We will begin preliminary assessment of an application only after it has been lodged. The application is considered to be lodged when you provide the APVMA with the application information on the approved form accompanied by any other information as specified by the legislative instrument. From when you submit the application, you have seven days to submit any other information as specified by the legislative instrument. If, within this period, you do not submit the other information specified by the legislative instrument , you are taken to have lodged the application.
We will notify you that the application has been received within 10 days of it being lodged.
We consider the provisions of a permit (including any instructions, conditions, or authorisations) when determining whether use of an active constituent or chemical product under a permit meets the safety criteria, efficacy criteria or trade criteria stipulated in the APVMA legislation.

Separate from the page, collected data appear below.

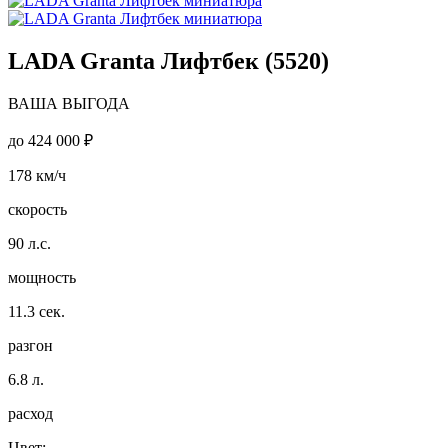
LADA Granta Лифтбек (5520)
ВАША ВЫГОДА
до
424 000 ₽
178
км/ч
скорость
90
л.с.
мощность
11.3
сек.
разгон
6.8
л.
расход
Цвет:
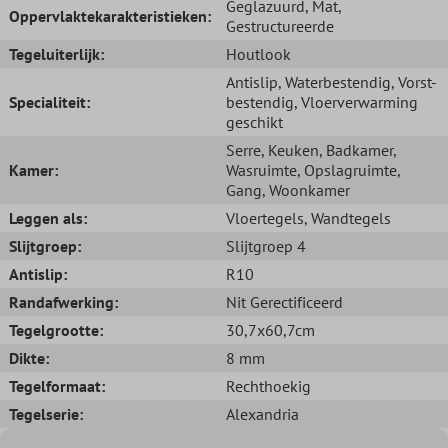
Geglazuurd
, Mat
,
Oppervlaktekarakteristieken:
Gestructureerde
Tegeluiterlijk:
Houtlook
Antislip
, Waterbestendig
, Vorst-
Specialiteit:
bestendig
, Vloerverwarming
geschikt
Serre
, Keuken
, Badkamer
,
Kamer:
Wasruimte
, Opslagruimte
,
Gang
, Woonkamer
Leggen als:
Vloertegels
, Wandtegels
Slijtgroep:
Slijtgroep 4
Antislip:
R10
Randafwerking:
Nit Gerectificeerd
Tegelgrootte:
30,7x60,7cm
Dikte:
8 mm
Tegelformaat:
Rechthoekig
Tegelserie:
Alexandria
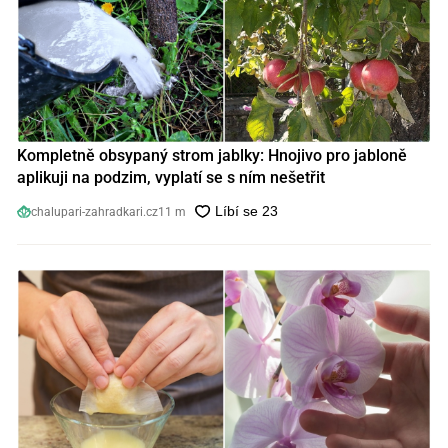
Kompletně obsypaný strom jablky: Hnojivo pro jabloně
aplikuji na podzim, vyplatí se s ním nešetřit
chalupari-zahradkari.cz
11 m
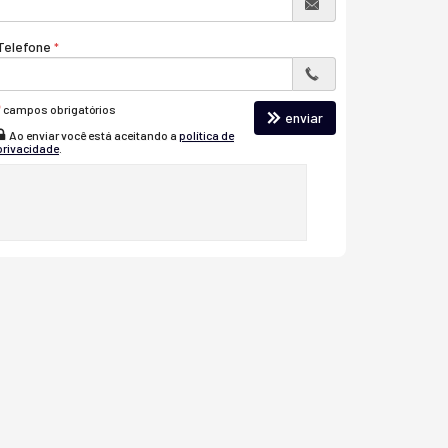
Telefone
*
campos obrigatórios
enviar
Ao enviar você está aceitando a
política de
privacidade
.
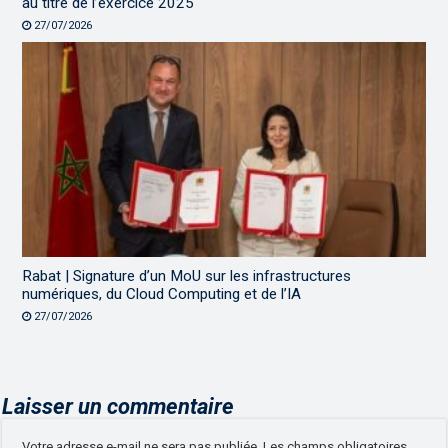
au titre de l’exercice 2025
27/07/2026
Rabat | Signature d’un MoU sur les infrastructures
numériques, du Cloud Computing et de l’IA
27/07/2026
Laisser un commentaire
Votre adresse e-mail ne sera pas publiée.
Les champs obligatoires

The APVMA must issue a permit related to an active constituent or an agvet chemical product if we are satisfied that:
- the application meets the application requirements
- the constituent or product the permit relates to meet the safety, trade and efficacy criteria, as well as any matters prescribed in the Agvet Code Regulations
- if an application for approval or registration has not been made, there are reasonable grounds for this.

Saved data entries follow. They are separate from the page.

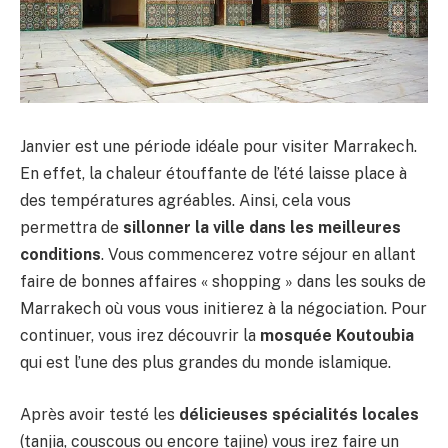
Janvier est une période idéale pour visiter Marrakech.
En effet, la chaleur étouffante de l’été laisse place à
des températures agréables. Ainsi, cela vous
permettra de
sillonner la ville dans les meilleures
conditions
. Vous commencerez votre séjour en allant
faire de bonnes affaires « shopping » dans les souks de
Marrakech où vous vous initierez à la négociation. Pour
continuer, vous irez découvrir la
mosquée Koutoubia
qui est l’une des plus grandes du monde islamique.
Après avoir testé les
délicieuses spécialités locales
(tanjia, couscous ou encore tajine) vous irez faire un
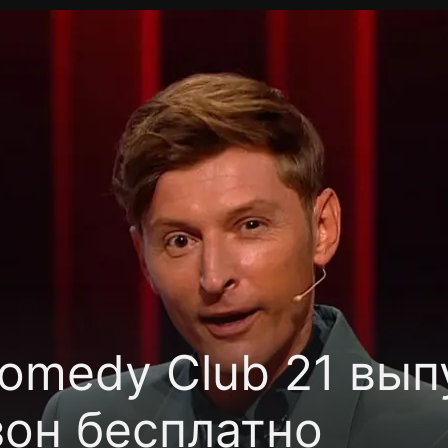
фиденциальности
Открыть приложение
Ввести пр
omedy Club 21 вып
зон бесплатно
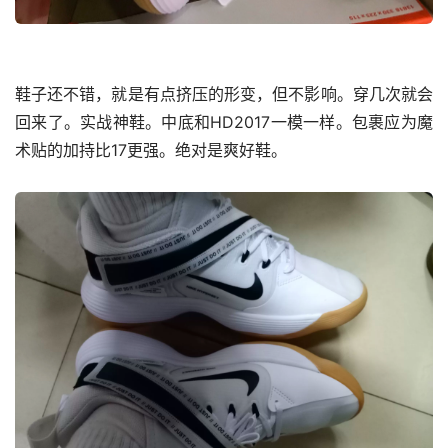
鞋子还不错，就是有点挤压的形变，但不影响。穿几次就会
回来了。实战神鞋。中底和HD2017一模一样。包裹应为魔
术贴的加持比17更强。绝对是爽好鞋。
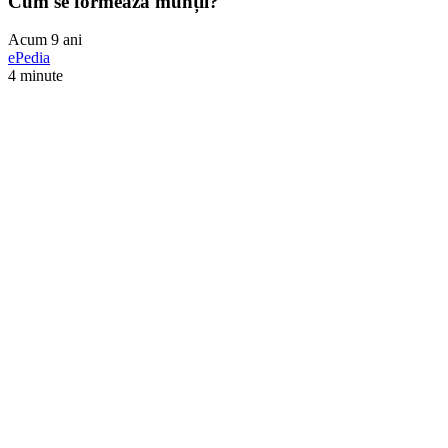
Cum se formează munții?
Acum 9 ani
ePedia
4 minute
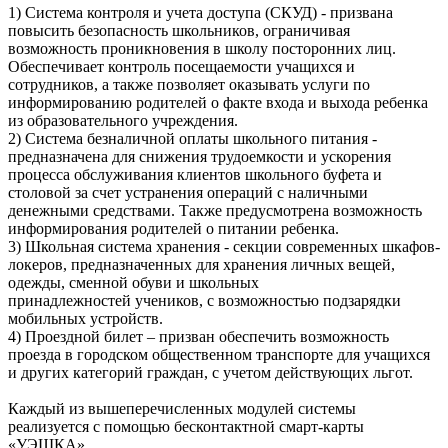
1) Система контроля и учета доступа (СКУД) - призвана
повысить безопасность школьников, ограничивая
возможность проникновения в школу посторонних лиц.
Обеспечивает контроль посещаемости учащихся и
сотрудников, а также позволяет оказывать услуги по
информированию родителей о факте входа и выхода ребенка
из образовательного учреждения.
2) Система безналичной оплаты школьного питания -
предназначена для снижения трудоемкости и ускорения
процесса обслуживания клиентов школьного буфета и
столовой за счет устранения операций с наличными
денежными средствами. Также предусмотрена возможность
информирования родителей о питании ребенка.
3) Школьная система хранения - секции современных шкафов-
локеров, предназначенных для хранения личных вещей,
одежды, сменной обуви и школьных
принадлежностей учеников, с возможностью подзарядки
мобильных устройств.
4) Проездной билет – призван обеспечить возможность
проезда в городском общественном транспорте для учащихся
и других категорий граждан, с учетом действующих льгот.
Каждый из вышеперечисленных модулей системы
реализуется с помощью бесконтактной смарт-карты
«УЭШКА»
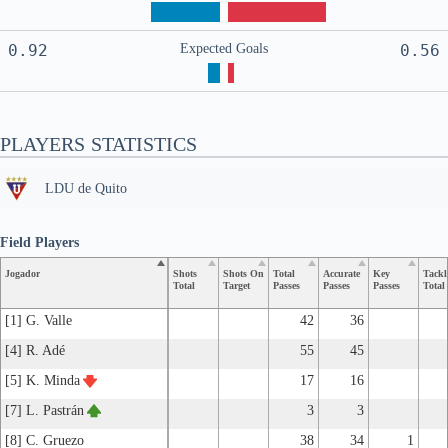
0.92
Expected Goals
0.56
PLAYERS STATISTICS
LDU de Quito
Field Players
Jogador
Shots
Shots On
Total
Accurate
Key
Tackl
Total
Target
Passes
Passes
Passes
Total
[1] G. Valle
42
36
[4] R. Adé
55
45
[5] K. Minda
17
16
[7] L. Pastrán
3
3
[8] C. Gruezo
38
34
1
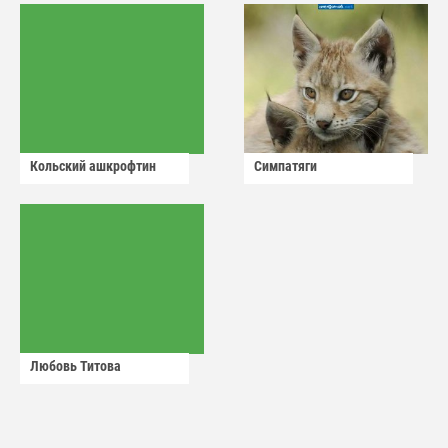
Кольский ашкрофтин
Симпатяги
Любовь Титова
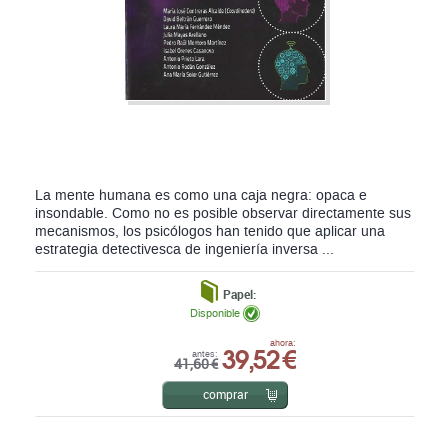
La mente humana es como una caja negra: opaca e
insondable. Como no es posible observar directamente sus
mecanismos, los psicólogos han tenido que aplicar una
estrategia detectivesca de ingeniería inversa ...
Papel:
Disponible
39,52 €
ahora:
antes:
41,60 €
comprar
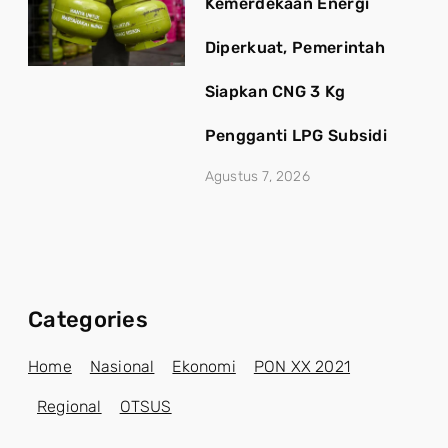
Kemerdekaan Energi
Diperkuat, Pemerintah
Siapkan CNG 3 Kg
Pengganti LPG Subsidi
Agustus 7, 2026
Categories
Home
Nasional
Ekonomi
PON XX 2021
Regional
OTSUS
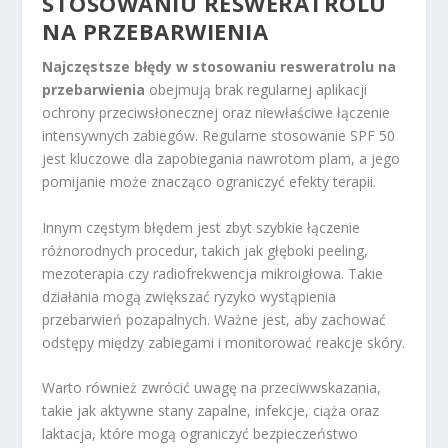
STOSOWANIU RESWERATROLU
NA PRZEBARWIENIA
Najczęstsze błędy w stosowaniu resweratrolu na
przebarwienia
obejmują brak regularnej aplikacji
ochrony przeciwsłonecznej oraz niewłaściwe łączenie
intensywnych zabiegów. Regularne stosowanie SPF 50
jest kluczowe dla zapobiegania nawrotom plam, a jego
pomijanie może znacząco ograniczyć efekty terapii.
Innym częstym błędem jest zbyt szybkie łączenie
różnorodnych procedur, takich jak głęboki peeling,
mezoterapia czy radiofrekwencja mikroigłowa. Takie
działania mogą zwiększać ryzyko wystąpienia
przebarwień pozapalnych. Ważne jest, aby zachować
odstępy między zabiegami i monitorować reakcje skóry.
Warto również zwrócić uwagę na przeciwwskazania,
takie jak aktywne stany zapalne, infekcje, ciąża oraz
laktacja, które mogą ograniczyć bezpieczeństwo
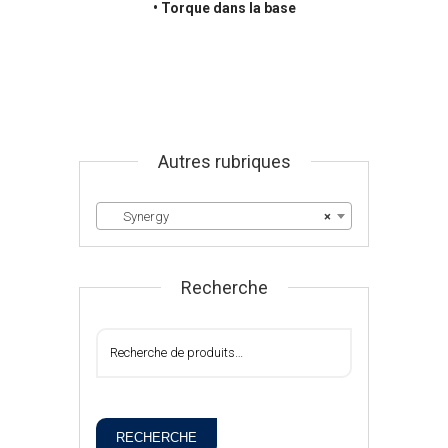
• Torque dans la base
Autres rubriques
Synergy
×
Recherche
RECHERCHE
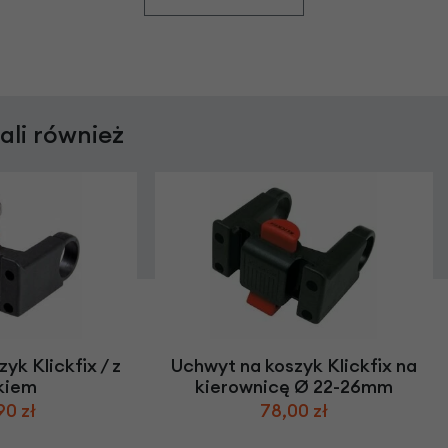
rali również
yk Klickfix / z
Uchwyt na koszyk Klickfix na
kiem
kierownicę Ø 22-26mm
90 zł
78,00 zł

Any amount payable to us must be paid before we can complete our evaluation.
The APVMA must issue a permit related to the manufacture of veterinary chemical products if we are satisfied that:
- the application meets the application requirements (this includes meeting the requirements of an APVMA notice within the allocated timeframe or providing an adequate response)
- the exceptional circumstances justify issuing a permit
- there are reasonable grounds to be satisfied that the proposed manufacturing activities can be conducted in compliance with the Manufacturing Principles and the Australian Code of Good Manufacturing Practice for Veterinary Chemical Products, as well as any other statutory criteria or conditions that may apply to the permits.
The APVMA must refuse a permit if:
- the application does not meet the application requirements (this includes not meeting the requirements of an APVMA notice within the allocated timeframe or providing an inadequate response)
- it does not satisfy the statutory criteria listed above
- the applicant will be unable to comply with the conditions of the permit
- the APVMA or another prescribed authority has required a person to provide information, a report or a sample and that person fails to provide that information, report or sample, or
- the applicant or associated parties are deemed to be not fit and proper to hold a permit.